*Краткая задача 1:* Оформите записи в виде нумерованного списка, начиная со строки с «brown semicircle: rotated 35» и до конца записей включительно. Пустые строки пропустите, изображения в ответ не включайте.

####

Это не мистический и не интуитивистский взгляд на жизнь. Наше неведение о ходе бытия коренится не в изна­чальной непостижимости первопричин, а лишь в их мно­жественности, в крохотности мельчайших единиц, в нашей собственной неспособности разглядеть, услышать, запомнить, отметить и сопоставить достаточное количество имеющихся данных. В принципе, всеведение доступно даже эмпиричес­ким существам — а вот на практике недостижимо для них. Лишь это — и ничто иное, более глубокое либо интересное, — источник людской мании величия, всего нашего безумного самообмана. Коль скоро в действительности мы лишены свободы, а жить не можем без убеждения, что свободны, — как же быть? Толстой приходит не к ясным выводам, а только к точке зрения, отчасти подобной взглядам Берка: лучше при­знать, что происходящее в окружающей жизни мы разумеем лишь по мере наших скромных сил, подобно прочим, обыч­ным людям — простым и бесхитростным, не испорченным теориями, не ослепленным пылью, что вздымают именитые ученые мужи, — нежели представления, продиктованные здравым смыслом, а вдобавок еще и проверенные долгим опытом, отвергать ради лже-наук, воздвигнутых на песке никчемнейших данных, способных лишь заманивать и вво­дить в заблуждение. Таково отношение Толстого ко всем раз­новидностям оптимистического рационализма, к естествен­ным наукам, либеральным теориям прогресса, германскому военному гелертерству, французской социологии — к любому и всякому самоуверенному и безоглядному помы- канию обществом. Вот почему Толстой изобрел Кутузова, руководившегося простым, русским, естественным чутьем, презиравшего и не замечавшего германских, французских и итальянских военных, — изобрел и возвел в достоинство народного героя, каковой титул Кутузов, отчасти благодаря своему литературному портрету, написанному Толстым, сох­раняет поныне.

####

*Краткая задача 2:* Кого, согласно фрагменту текста, Толстой изобрел и возвел в достоинство народного героя?

####

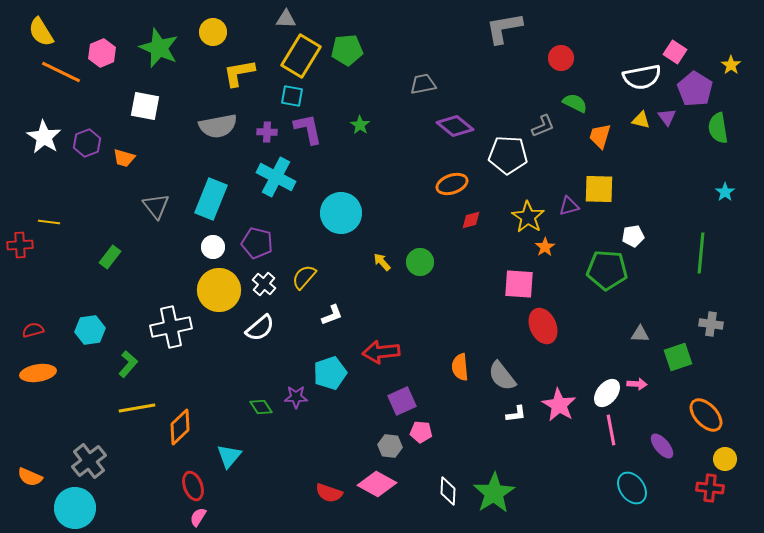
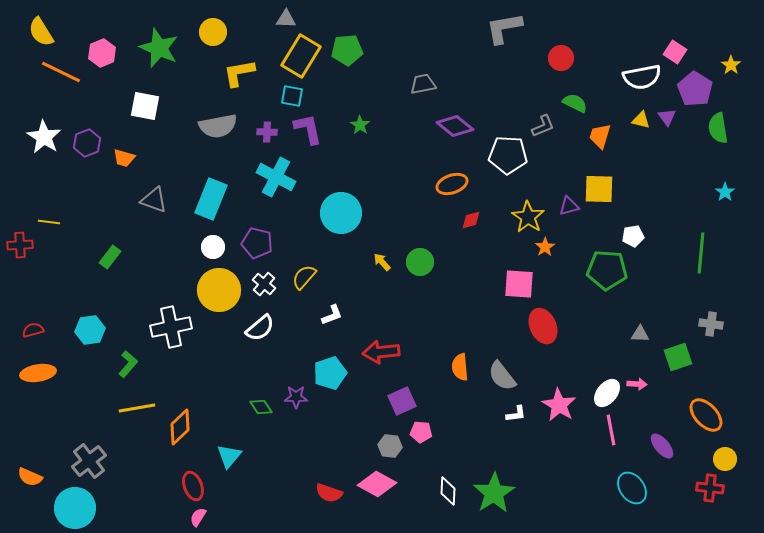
gray triangle at (156, 206): moved 2 px left, 6 px up; rotated 32 degrees counterclockwise
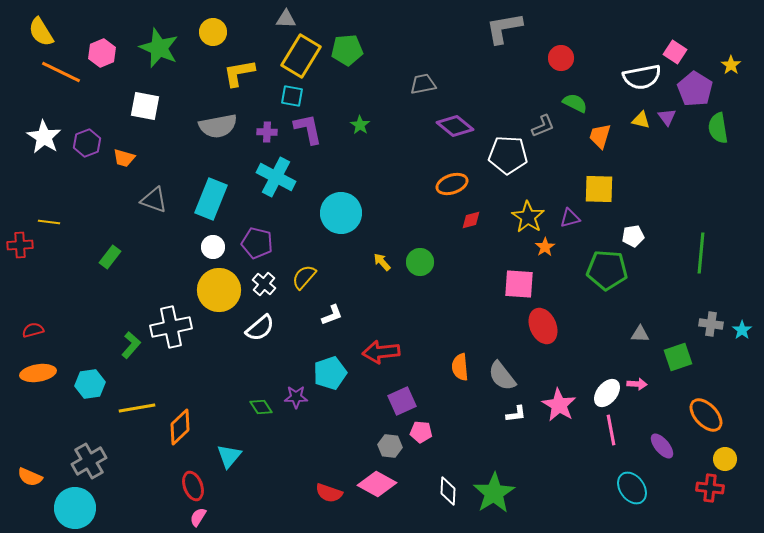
cyan star at (725, 192): moved 17 px right, 138 px down
purple triangle at (569, 206): moved 1 px right, 12 px down
cyan hexagon at (90, 330): moved 54 px down
green L-shape at (128, 364): moved 3 px right, 19 px up
gray cross at (89, 461): rotated 8 degrees clockwise
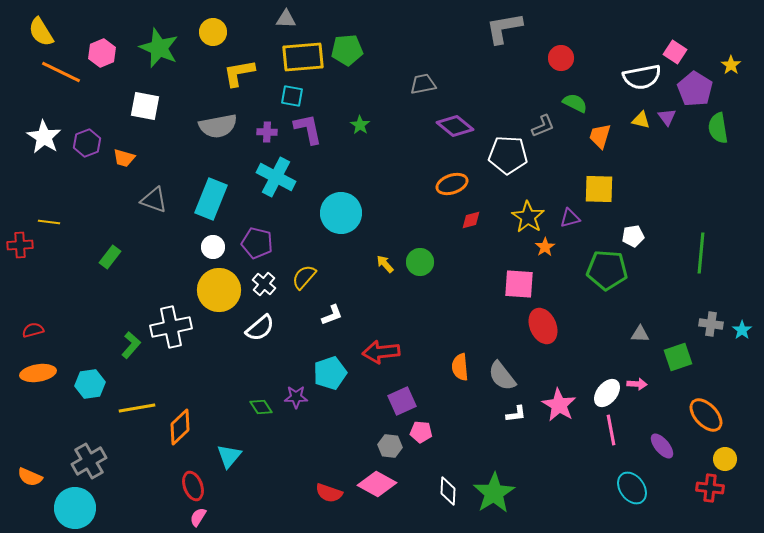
yellow rectangle at (301, 56): moved 2 px right, 1 px down; rotated 54 degrees clockwise
yellow arrow at (382, 262): moved 3 px right, 2 px down
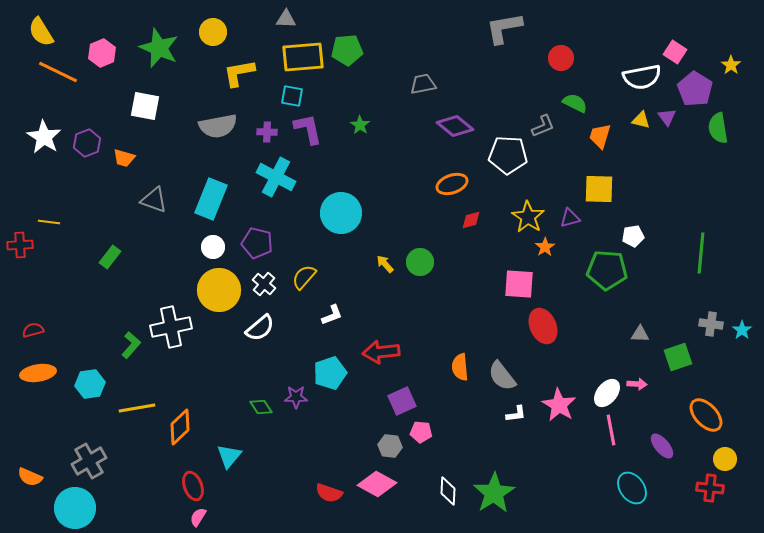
orange line at (61, 72): moved 3 px left
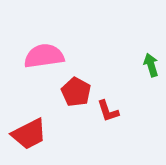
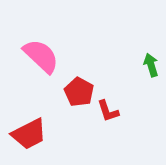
pink semicircle: moved 3 px left; rotated 51 degrees clockwise
red pentagon: moved 3 px right
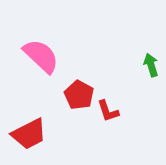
red pentagon: moved 3 px down
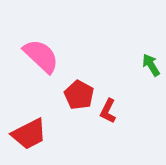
green arrow: rotated 15 degrees counterclockwise
red L-shape: rotated 45 degrees clockwise
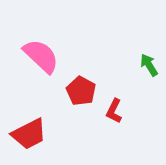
green arrow: moved 2 px left
red pentagon: moved 2 px right, 4 px up
red L-shape: moved 6 px right
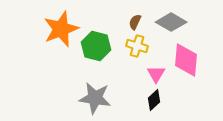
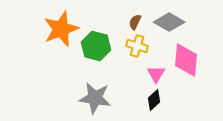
gray diamond: moved 2 px left
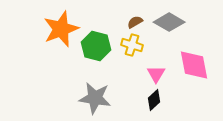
brown semicircle: rotated 35 degrees clockwise
yellow cross: moved 5 px left, 1 px up
pink diamond: moved 8 px right, 5 px down; rotated 16 degrees counterclockwise
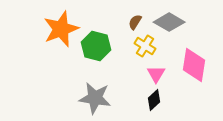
brown semicircle: rotated 28 degrees counterclockwise
yellow cross: moved 13 px right, 1 px down; rotated 15 degrees clockwise
pink diamond: rotated 20 degrees clockwise
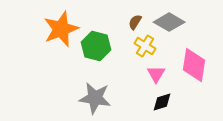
black diamond: moved 8 px right, 2 px down; rotated 25 degrees clockwise
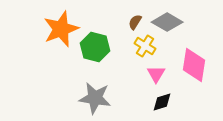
gray diamond: moved 2 px left
green hexagon: moved 1 px left, 1 px down
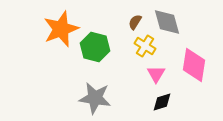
gray diamond: rotated 44 degrees clockwise
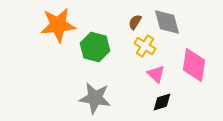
orange star: moved 3 px left, 4 px up; rotated 15 degrees clockwise
pink triangle: rotated 18 degrees counterclockwise
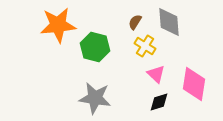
gray diamond: moved 2 px right; rotated 12 degrees clockwise
pink diamond: moved 19 px down
black diamond: moved 3 px left
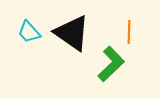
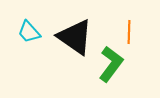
black triangle: moved 3 px right, 4 px down
green L-shape: rotated 9 degrees counterclockwise
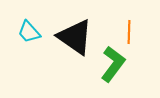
green L-shape: moved 2 px right
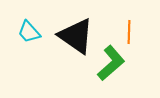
black triangle: moved 1 px right, 1 px up
green L-shape: moved 2 px left, 1 px up; rotated 12 degrees clockwise
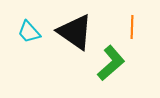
orange line: moved 3 px right, 5 px up
black triangle: moved 1 px left, 4 px up
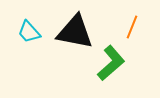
orange line: rotated 20 degrees clockwise
black triangle: rotated 24 degrees counterclockwise
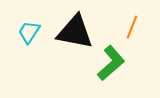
cyan trapezoid: rotated 75 degrees clockwise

####

*Полный ответ 1:*
1. brown semicircle: rotated 35 degrees clockwise
2. yellow cross: moved 5 px left, 1 px up
3. pink diamond: moved 8 px right, 5 px down; rotated 16 degrees counterclockwise
4. brown semicircle: rotated 28 degrees counterclockwise
5. yellow cross: moved 13 px right, 1 px down; rotated 15 degrees clockwise
6. pink diamond: rotated 20 degrees clockwise
7. black diamond: moved 8 px right, 2 px down; rotated 25 degrees clockwise
8. gray diamond: moved 2 px left
9. green hexagon: moved 1 px left, 1 px down
10. gray diamond: rotated 44 degrees clockwise
11. orange star: moved 3 px left, 4 px up; rotated 15 degrees clockwise
12. pink triangle: rotated 18 degrees counterclockwise
13. gray diamond: moved 2 px right; rotated 12 degrees clockwise
14. pink diamond: moved 19 px down
15. black diamond: moved 3 px left
16. black triangle: moved 3 px right, 4 px down
17. green L-shape: rotated 9 degrees counterclockwise
18. green L-shape: moved 2 px right
19. black triangle: moved 1 px right, 1 px up
20. green L-shape: moved 2 px left, 1 px up; rotated 12 degrees clockwise
21. orange line: moved 3 px right, 5 px up
22. black triangle: moved 1 px left, 4 px up
23. orange line: rotated 20 degrees clockwise
24. black triangle: rotated 24 degrees counterclockwise
25. cyan trapezoid: rotated 75 degrees clockwise

*Полный ответ 2:* Кутузова.